Fresh FIction Box Not To Miss

Catching the Big Wave — or keeping up with the Jones in reading THE HISTORIAN

August 2, 2005

THE HISTORIAN by Elizabeth KostovaEvery year there is a book that is a “must read” either designated by the critics, the media or word of mouth. The book you either do read or must be seen having in your possession. Well, I succumbed and picked up THE HISTORIAN by Elizabeth Kostova. After all, the magazines, the buzz, the hype, it can’t be all bad, can it?

Oh, my! Well, first it is HUGE and hardcover — thus means buying at Costco when I’ve got some spare change or can hide it along with the bottles of wine and salmon — sorry, Costco means wholesale shopping and they were out of fresh flowers so I compensated with the HEAVY book. And after finishing Harry Potter VI, another heavy book meant aching wrists! Sheesh, can’t they make it lighter? Or aren’t you supposed to lounge when reading?

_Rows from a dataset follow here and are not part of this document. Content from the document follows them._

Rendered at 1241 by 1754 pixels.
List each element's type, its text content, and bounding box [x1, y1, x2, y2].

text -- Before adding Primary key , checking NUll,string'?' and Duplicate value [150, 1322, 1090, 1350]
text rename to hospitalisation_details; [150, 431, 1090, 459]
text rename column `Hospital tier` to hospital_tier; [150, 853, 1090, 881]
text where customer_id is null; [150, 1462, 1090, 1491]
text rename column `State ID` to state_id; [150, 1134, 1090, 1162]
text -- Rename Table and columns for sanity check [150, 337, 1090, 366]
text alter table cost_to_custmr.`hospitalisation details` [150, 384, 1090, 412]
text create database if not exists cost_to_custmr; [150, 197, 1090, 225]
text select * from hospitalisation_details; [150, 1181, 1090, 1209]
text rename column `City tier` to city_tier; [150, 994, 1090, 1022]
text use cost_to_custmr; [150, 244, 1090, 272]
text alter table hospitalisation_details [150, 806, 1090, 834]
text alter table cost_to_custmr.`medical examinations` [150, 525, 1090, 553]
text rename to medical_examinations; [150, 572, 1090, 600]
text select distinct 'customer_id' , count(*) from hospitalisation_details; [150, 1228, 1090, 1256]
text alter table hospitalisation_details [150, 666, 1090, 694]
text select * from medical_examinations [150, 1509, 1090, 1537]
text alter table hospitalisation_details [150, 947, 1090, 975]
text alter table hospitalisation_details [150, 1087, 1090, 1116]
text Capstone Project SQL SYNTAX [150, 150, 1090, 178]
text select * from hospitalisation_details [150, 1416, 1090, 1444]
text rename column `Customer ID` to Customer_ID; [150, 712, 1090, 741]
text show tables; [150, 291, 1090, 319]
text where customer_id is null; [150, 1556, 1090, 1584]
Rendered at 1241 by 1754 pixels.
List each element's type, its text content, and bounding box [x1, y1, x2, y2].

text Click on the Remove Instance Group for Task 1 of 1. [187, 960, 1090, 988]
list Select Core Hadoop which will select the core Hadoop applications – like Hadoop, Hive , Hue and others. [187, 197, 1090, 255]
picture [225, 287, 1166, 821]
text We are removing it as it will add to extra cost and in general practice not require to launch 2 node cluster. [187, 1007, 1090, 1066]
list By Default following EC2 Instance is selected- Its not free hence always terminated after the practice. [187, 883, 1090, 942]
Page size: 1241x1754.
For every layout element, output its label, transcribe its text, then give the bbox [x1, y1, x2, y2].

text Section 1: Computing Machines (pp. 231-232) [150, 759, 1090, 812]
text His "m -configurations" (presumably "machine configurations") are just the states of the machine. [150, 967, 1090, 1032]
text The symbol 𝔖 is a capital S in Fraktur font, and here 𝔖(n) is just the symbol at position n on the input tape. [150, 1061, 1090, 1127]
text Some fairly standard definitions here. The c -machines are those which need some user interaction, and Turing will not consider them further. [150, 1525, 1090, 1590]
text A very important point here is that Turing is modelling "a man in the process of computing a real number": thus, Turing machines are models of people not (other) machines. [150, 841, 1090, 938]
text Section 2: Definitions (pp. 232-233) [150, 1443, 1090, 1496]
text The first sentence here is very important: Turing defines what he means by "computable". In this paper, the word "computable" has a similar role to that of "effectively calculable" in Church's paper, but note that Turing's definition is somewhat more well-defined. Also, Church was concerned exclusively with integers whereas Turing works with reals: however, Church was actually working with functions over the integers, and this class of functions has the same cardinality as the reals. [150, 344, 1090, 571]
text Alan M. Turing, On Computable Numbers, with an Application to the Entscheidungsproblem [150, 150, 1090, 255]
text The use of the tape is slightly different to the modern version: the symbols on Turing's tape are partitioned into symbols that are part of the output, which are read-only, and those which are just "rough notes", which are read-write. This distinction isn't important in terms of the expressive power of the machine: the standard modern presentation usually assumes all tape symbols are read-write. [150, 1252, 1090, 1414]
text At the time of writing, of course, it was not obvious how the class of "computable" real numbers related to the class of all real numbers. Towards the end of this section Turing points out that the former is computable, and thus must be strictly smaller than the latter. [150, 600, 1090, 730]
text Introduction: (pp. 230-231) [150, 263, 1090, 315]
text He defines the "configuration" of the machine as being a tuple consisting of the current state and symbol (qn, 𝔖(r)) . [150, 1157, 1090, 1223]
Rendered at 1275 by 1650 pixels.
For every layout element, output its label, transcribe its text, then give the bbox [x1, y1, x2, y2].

Anyway, I got this big book and it was about a series of historians — thus history, chasing after the theory of Dracula, or Drakula, or some other death defying guy from eastern Europe. By a narrator with NO NAME (shades of Rebecca), and flashbacks with journal entries and lots and lots of history. If you’re a fan of history, this might be the book for you. If you’re a fan of the bloodsucker legends, this might be the book for you. If you’re a fan of 1970s Europe, you might enjoy the rendering of a time slightly gone by. If, on the other hand, any of this bores you to tears, take my advice and don’t spend the bucks, even to be a “fashionable reader.”

Lucky for me, I don’t mind reasonably easy-to-follow flashbacks (convoluted, time tripping ones annoy the heck out of me). The switches from the narrator (she of no name), to the father’s recollections were easy to follow as well. I must give all credit to Kostova. She did an excellent job in keeping me straight on the path to understanding. And the Europe of the 1970s rang true — I lived there from 76 to 81 and visited in 70. And I’ve had a passion for Istanbul since reading Byzantium history. I’d still like to visit, even though I know it must have changed from the times in THE HISTORIAN visits. And even riding the European trains, ah the memories.

As for the story about the death avoiding Impaler, it was, to coin my husband’s favorite luke warm phrase — it was okay.

So there you go, a book that took me two days to read was okay.